— What is being asked —
In the copy you make of the entries, no picture should appear, and every word must match.

— Given records —
------

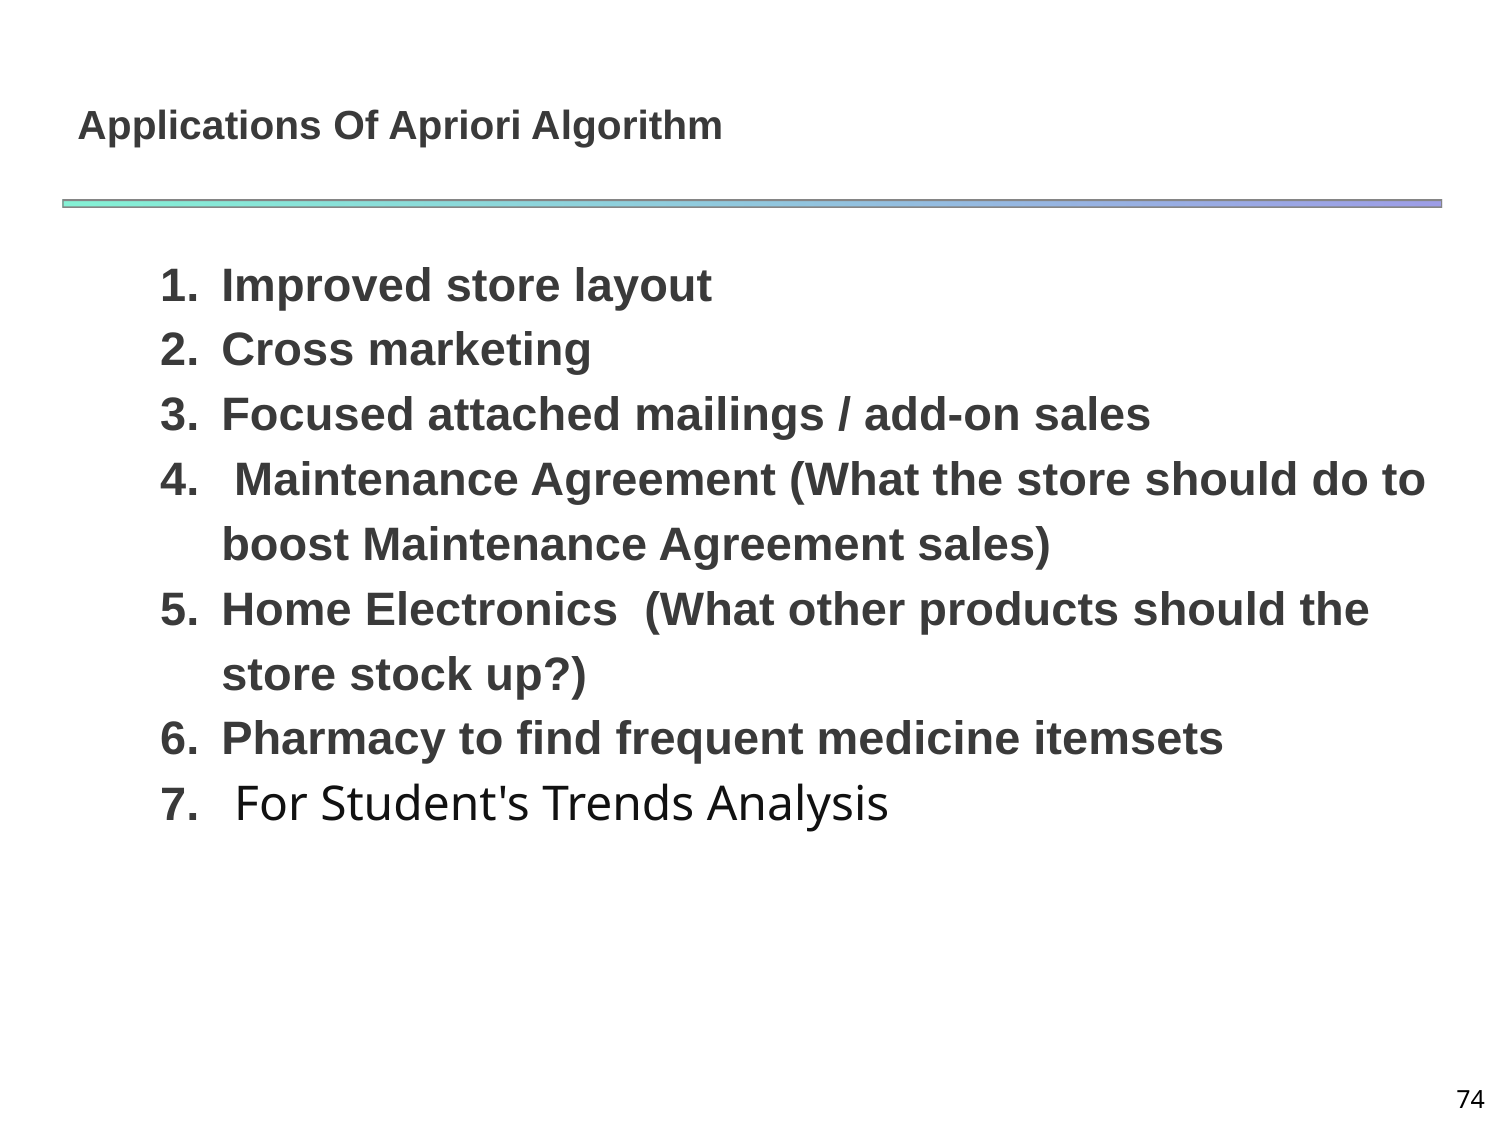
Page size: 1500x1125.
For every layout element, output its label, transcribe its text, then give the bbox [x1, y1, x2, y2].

text_box Improved store layout Cross marketing Focused attached mailings / add-on sales Maintenance Agreement (What the store should do to boost Maintenance Agreement sales) Home Electronics (What other products should the store stock up?) Pharmacy to find frequent medicine itemsets For Student's Trends Analysis [62, 230, 1467, 1047]
title Applications Of Apriori Algorithm [62, 62, 1425, 163]
slide_number 74 [1187, 1062, 1500, 1125]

------

— Worked solution —
Page size: 1500x1125.
For every layout element, output its label, transcribe its text, then give the bbox [x1, y1, x2, y2].

text_box Improved store layout Cross marketing Focused attached mailings / add-on sales Maintenance Agreement (What the store should do to boost Maintenance Agreement sales) Home Electronics (What other products should the store stock up?) Pharmacy to find frequent medicine itemsets For Student's Trends Analysis [62, 230, 1467, 1047]
title Applications Of Apriori Algorithm [62, 62, 1425, 163]
slide_number 74 [1187, 1062, 1500, 1125]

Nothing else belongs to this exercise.